Hay en la poesía de Efraín Huerta un talante a veces amargo y violento que contrasta con la alegre levedad de los poemínimos, una visión descarnada de México, de la dureza de la vida en este país, su gran amor, el amor fatal y terrible: Adoro tu pecho cercenado,/ la mútila sonrisa de piadoso ardor,/ porque eres bella, con la belleza total de ciertos asesinatos/ la hermosura de los ahorcamientos/ el inminente vaso vacío del suicida/ y la dulce entrega sobre los diamantes y el musgo… [...] Mi amor por ti es una brizna purísima,/ una luz interminable como la muerte,/ como esta dolencia en toda mi cabeza y mis uñas…

Casi podría yo jurar que el poeta tenía en mente el poema diazmironiano.

Cual un profeta, dice Ramón López Velarde en "La suave patria": El Niño Dios te escrituró un establo/ y los veneros de petróleo el diablo.

Un poco más de veinte años después, en un poema celebratorio, Efraín Huerta escribió estas líneas que contrastan con el optimismo del poema (titulado "Canto al petróleo mexicano"): La desgarrada,/ la dulce tierra nuestra/ siente cómo gotea/ la magistral palpitación siniestra,/ la venenosa llama azul,/ el poder y la sangre,/ la ígnea sangre doliente/ de la guerra y el crimen.
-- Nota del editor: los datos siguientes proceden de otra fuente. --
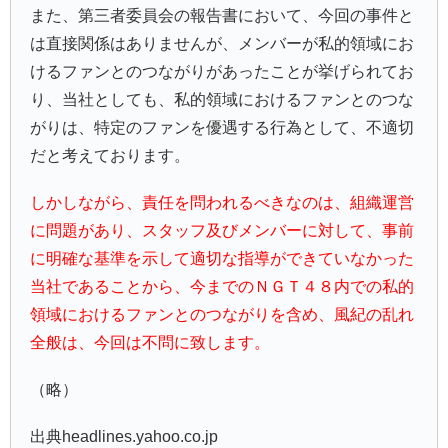
また、第三者委員会の報告書において、今回の事件と
は直接関係はありませんが、メンバーが私的領域にお
けるファンとのつながりがあったことが挙げられてお
り、当社としても、私的領域におけるファンとのつな
がりは、特定のファンを優遇する行為として、不適切
だと考えております。
しかしながら、責任を問われるべきなのは、組織運営
に問題があり、スタッフ及びメンバーに対して、事前
に明確な基準を示して適切な指導ができていなかった
当社であることから、今までのＮＧＴ４８内での私的
領域におけるファンとのつながりを含め、風紀の乱れ
全般は、今回は不問に致します。
（略）
出典headlines.yahoo.co.jp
Y se retrata agriamente en el poema "Agua del Dios": …así, de rodillas, salvajemente mexicano,/ adherido a los hoyos inmundos de tu ancha cara sin horizontes.// Porque se debe decir, partiendo/ en dos la podrida manzana de la epopeya:/ la patria es/ impecable como el asesinato al pie de las ruinas/ y una mujer que no pudo parir ni una oración…

No lo conocí, así que sólo intuyo cómo convivían estas facetas en la misma persona. El poeta de gustos exquisitos que leía un poco a escondidas a Manuel Mujica Láinez, a Luis de Góngora y a Paul Valéry, mientras planeaba a qué horas irse –"mucho, pero mucho", como él decía– a la próxima manifestación de protesta. Sólo por eso, y no es todo, me hubiera encantado conocerlo.